Friday 15 July 2011

Mao’s Great Famine – winner of 2011 BBC Samuel Johnson Prize for Non-fiction.

Mao’s Great Famine by Dutchman Frank Dikötter has been awarded the 2011 BBC Samuel Johnson Prize for Non-fiction. The book explores how Mao's 'Great Leap Forward' resulted in the deaths of 45 million Chinese people who were worked, starved or beaten to death as Mao attempted to overtake the West in less than 15 years. Chair of the judges Ben Macintyre commented, "this meticulous account of a brutal manmade calamity is essential reading for anyone seeking to understand the history of the 20th century. With access to hitherto hidden archives, Frank Dikötter has created a harrowing, superbly-written indictment of Mao's disastrous revolutionary experiment that led to the unnecessary deaths of 45 million Chinese people. This epic record of human folly is stunningly original and hugely important, and casts Chinese history in a radical new light, with a devastating psychological portrait of the dictator whose ‘Great Leap Forward’ plunged China into catastrophe." He continued "this is not just an important book now, but it will become in some ways more important, as China becomes more powerful in the world and a greater part of global consciousness. To understand why China is the way it is, you almost have to read this book. If you want to understand why it's a materialistic, non-ideological place, you need to realise that just a generation ago, this appalling, manmade catastrophe was visited on its people." Jung Chang has described the book as "the most authoritative and comprehensive study of the biggest and most lethal famine in history. A must-read." Frank Dikötter wins £20,000. Each of the other five shortlisted authors receives £1,000.
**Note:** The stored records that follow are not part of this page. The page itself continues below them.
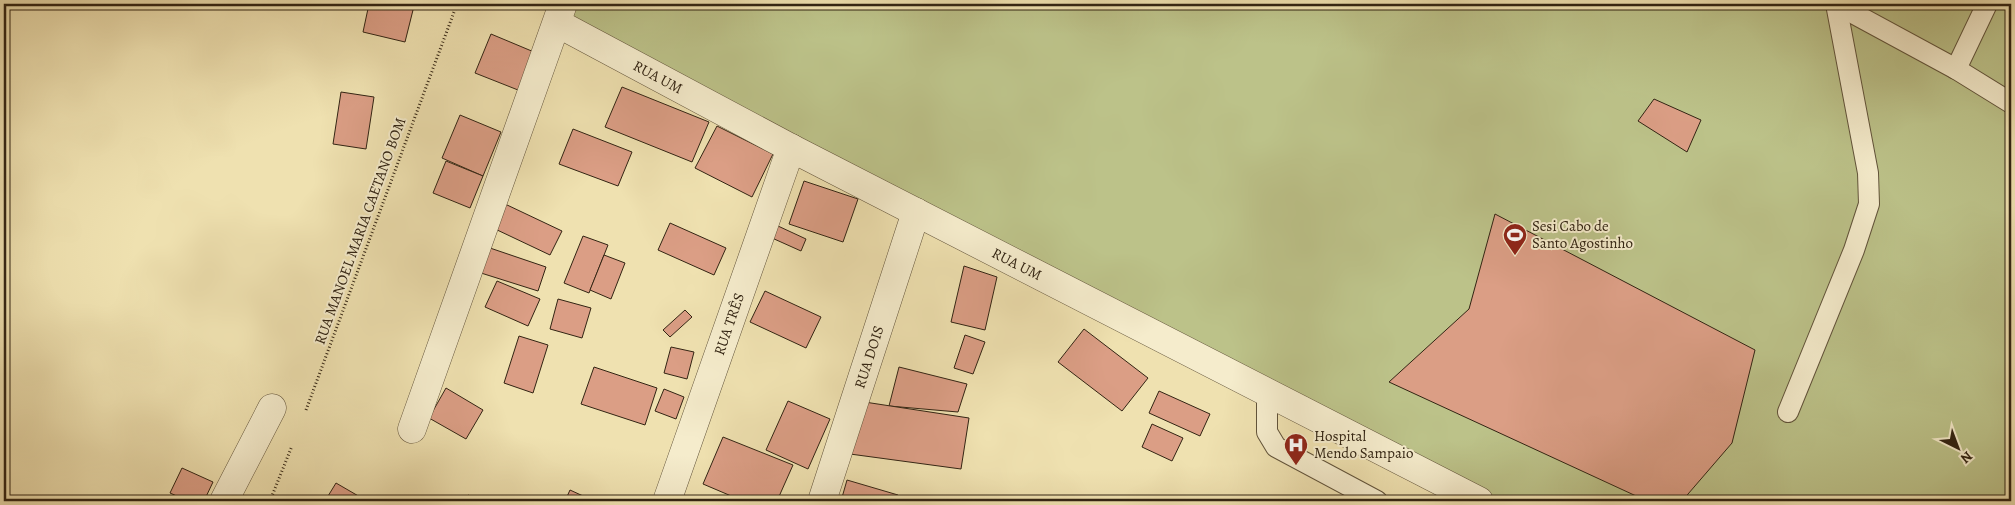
<svg xmlns="http://www.w3.org/2000/svg" width="2015" height="505" font-family="Alegreya,serif">
	<rect width="100%" height="100%" fill="#efe1b0"/>
	<filter id="stains"><feTurbulence type="fractalNoise" baseFrequency=".004" numOctaves="4"/><feColorMatrix values="0 0 0 0 .2 0 0 0 0 .09 0 0 0 0 .02 0 0 0 .5 -.17"/></filter>
	<radialGradient id="worn" r=".72"><stop offset=".6" stop-color="#630" stop-opacity="0"/><stop offset="1" stop-color="#630" stop-opacity=".3"/></radialGradient>
	<!-- green -->
	<path fill="#bcc289" stroke="#77734e" d="M578 4H2011V490L2007 501H1487L570 22Z"/>
	<!-- building -->
	<g fill="#db9e85" stroke="#322413">
		<path d="M369 4H405L414 6 405 42 363 32Z"/>
		<path d="M491 34 534 52 518 90 475 73Z"/>
		<path d="M622 87 709 122 692 162 605 127Z"/>
		<path d="M341 92 374 97 366 149 333 144Z"/>
		<path d="M1654 99 1701 120 1687 152 1638 121Z"/>
		<path d="M460 115 501 132 483 176 442 158Z"/>
		<path d="M717 126 773 154 752 197 695 168Z"/>
		<path d="M573 129 632 152 618 186 559 164Z"/>
		<path d="M446 161 483 176 470 208 433 193Z"/>
		<path d="M804 181 858 199 843 242 789 224Z"/>
		<path d="M505 204 562 231 550 255 493 228Z"/>
		<path d="M1495 214 1755 350 1732 443 1682 501H1647L1389 382 1469 309Z"/>
		<path d="M670 223 726 248 714 275 658 250Z"/>
		<path d="M778 226 806 239 801 251 772 238Z"/>
		<path d="M583 236 608 245 589 293 564 283Z"/>
		<path d="M490 248 546 267 538 291 481 273Z"/>
		<path d="M604 255 625 263 611 299 590 290Z"/>
		<path d="M964 266 997 277 985 330 951 322Z"/>
		<path d="M497 281 540 299 528 326 485 307Z"/>
		<path d="M765 291 821 317 806 348 750 322Z"/>
		<path d="M558 299 591 308 582 338 550 329Z"/>
		<path d="M685 310 692 317 670 337 663 330Z"/>
		<path d="M1084 329 1148 378 1122 411 1058 362Z"/>
		<path d="M965 335 985 342 973 374 954 368Z"/>
		<path d="M519 336 548 345 533 393 504 383Z"/>
		<path d="M671 347 694 352 687 379 664 373Z"/>
		<path d="M594 367 657 388 645 425 581 404Z"/>
		<path d="M899 367 967 384 958 412 889 406Z"/>
		<path d="M446 388 483 410 466 439 429 418Z"/>
		<path d="M664 389 684 397 676 419 655 411Z"/>
		<path d="M1159 391 1210 414 1200 436 1149 413Z"/>
		<path d="M788 401 830 419 808 469 766 450Z"/>
		<path d="M858 401 969 418 961 469 850 454Z"/>
		<path d="M1152 424 1183 438 1172 461 1142 447Z"/>
		<path d="M723 437 793 465 777 501H743L703 484Z"/>
		<path d="M182 468 213 482 204 501H188L170 493Z"/>
		<path d="M847 480 898 495 896 501H841Z"/>
		<path d="M336 483 367 501H325Z"/>
		<path d="M570 490 594 501H565Z"/>
		<path d="M468 495 482 501H466Z"/>
	</g>
	<g fill="none" stroke-linecap="round" stroke-linejoin="round">
		<!-- lane casing -->
		<g stroke="#61533a" stroke-width="22">
			<g id="lane">
				<path d="M1836 4 1956 69 2011 103"/>
				<path d="M1956 69 1987 4"/>
				<path d="M1267 391V432L1276 447 1377 501"/>
				<path d="M1788 412 1854 250 1869 204 1868 173 1836 4"/>
			</g>
		</g>
		<!-- street casing -->
		<g stroke="#61533a" stroke-width="29">
			<g id="street">
				<path d="M557 23 791 148 1479 501"/>
				<path d="M412 429 563 4"/>
				<path d="M224 501 272 408"/>
				<path d="M667 501 791 148"/>
				<path d="M822 501 916 212"/>
			</g>
		</g>
		<!-- path -->
		<g stroke="#322413" stroke-width="3" stroke-dasharray="1 2.5" stroke-linecap="butt">
			<path d="M514 4 528 8"/>
			<path d="M306 410 457 4H495"/>
			<path d="M270 501 292 446"/>
		</g>
		<!-- lane -->
		<use href="#lane" stroke="#f5eccc" stroke-width="20"/>
		<!-- street -->
		<use href="#street" stroke="#f5eccc" stroke-width="28"/>
	</g>
	<!-- icons -->
	<defs>
		<g id="stadium-pin" transform="scale(1.25)"><path d="M0 17L-7.5 6A9.5 9.5 0 1 1 7.5 6Z" fill="#8f2418" stroke="#f5eccc"/><path d="M0-5a6.5 5 0 1 0 0 10a6.5 5 0 1 0 0-10ZM-3.5-1.8h7v3.6h-7Z" fill="#fff"/></g>
		<g id="hospital-pin" transform="scale(1.25)"><path d="M0 17L-7.5 6A9.5 9.5 0 1 1 7.5 6Z" fill="#8f2418" stroke="#f5eccc"/><path d="M-5-5h3v3.5h4V-5h3V5h-3V1.5h-4V5h-3Z" fill="#fff"/></g>
	</defs>
	<g fill-rule="evenodd">
		<use href="#stadium-pin" x="1515" y="235"/>
		<use href="#hospital-pin" x="1296" y="445"/>
	</g>
	<g text-anchor="middle" stroke-width="4" stroke-linejoin="round" paint-order="stroke">
		<!-- street labels -->
		<g font-size="15" fill="#322413" stroke="#f5eccc">
			<text transform="translate(658 77) rotate(28)" y="5">RUA UM</text>
			<text transform="translate(360 231) rotate(-70)" y="5">RUA MANOEL MARIA CAETANO BOM</text>
			<text transform="translate(1017 264) rotate(27)" y="5">RUA UM</text>
			<text transform="translate(729 324) rotate(-71)" y="5">RUA TRÊS</text>
			<text transform="translate(869 357) rotate(-72)" y="5">RUA DOIS</text>
		</g>
		<!-- poi labels -->
		<g font-size="15" fill="#322413" stroke="#f5eccc" text-anchor="start">
			<text x="1532" y="231">Sesi Cabo de<tspan x="1532" dy="17">Santo Agostinho</tspan></text>
			<text x="1314" y="441">Hospital<tspan x="1314" dy="17">Mendo Sampaio</tspan></text>
		</g>
	</g>
	<!-- margin -->
	<rect width="2015" height="505" fill="none" stroke="#efe1b0" stroke-width="20"/>
	<rect x="5" y="5" width="2005" height="495" fill="none" stroke="#322413" stroke-width="2.5"/>
	<rect x="10" y="10" width="1995" height="485" fill="none" stroke="#322413"/>
	<!-- north arrow -->
	<g transform="translate(1958 448) rotate(138)" stroke="#f5eccc" stroke-width="4" paint-order="stroke">
	<path d="M0-4L9 19L0 12L-9 19Z" fill="#322413"/>
	<text y="-8" font-size="14" font-weight="bold" text-anchor="middle" fill="#322413">N</text>
	</g>
	<rect width="100%" height="100%" filter="url(#stains)"/>
	<rect width="100%" height="100%" fill="url(#worn)"/>
</svg>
The full BBC Samuel Johnson Prize for Non-Fiction 2011 shortlist was:
Mao’s Great Famine by Frank Dikötter (Bloomsbury);
Caravaggio: A Life Sacred and Profane by Andrew Graham Dixon (Allen Lane);
Liberty’s Exiles by Maya Jasanoff (HarperPress);
The Rational Optimist by Matt Ridley (Fourth Estate);
Bismarck: A Life by Jonathan Steinberg (Oxford University Press);
Reprobates by John Stubbs (Viking).

Dikötter becomes the second writer giving an insight into the communist east to win the Samuel Johnson prize in two years after Barbara Demick took it in 2010 for her book Nothing to Envy: Real Lives in North Korea.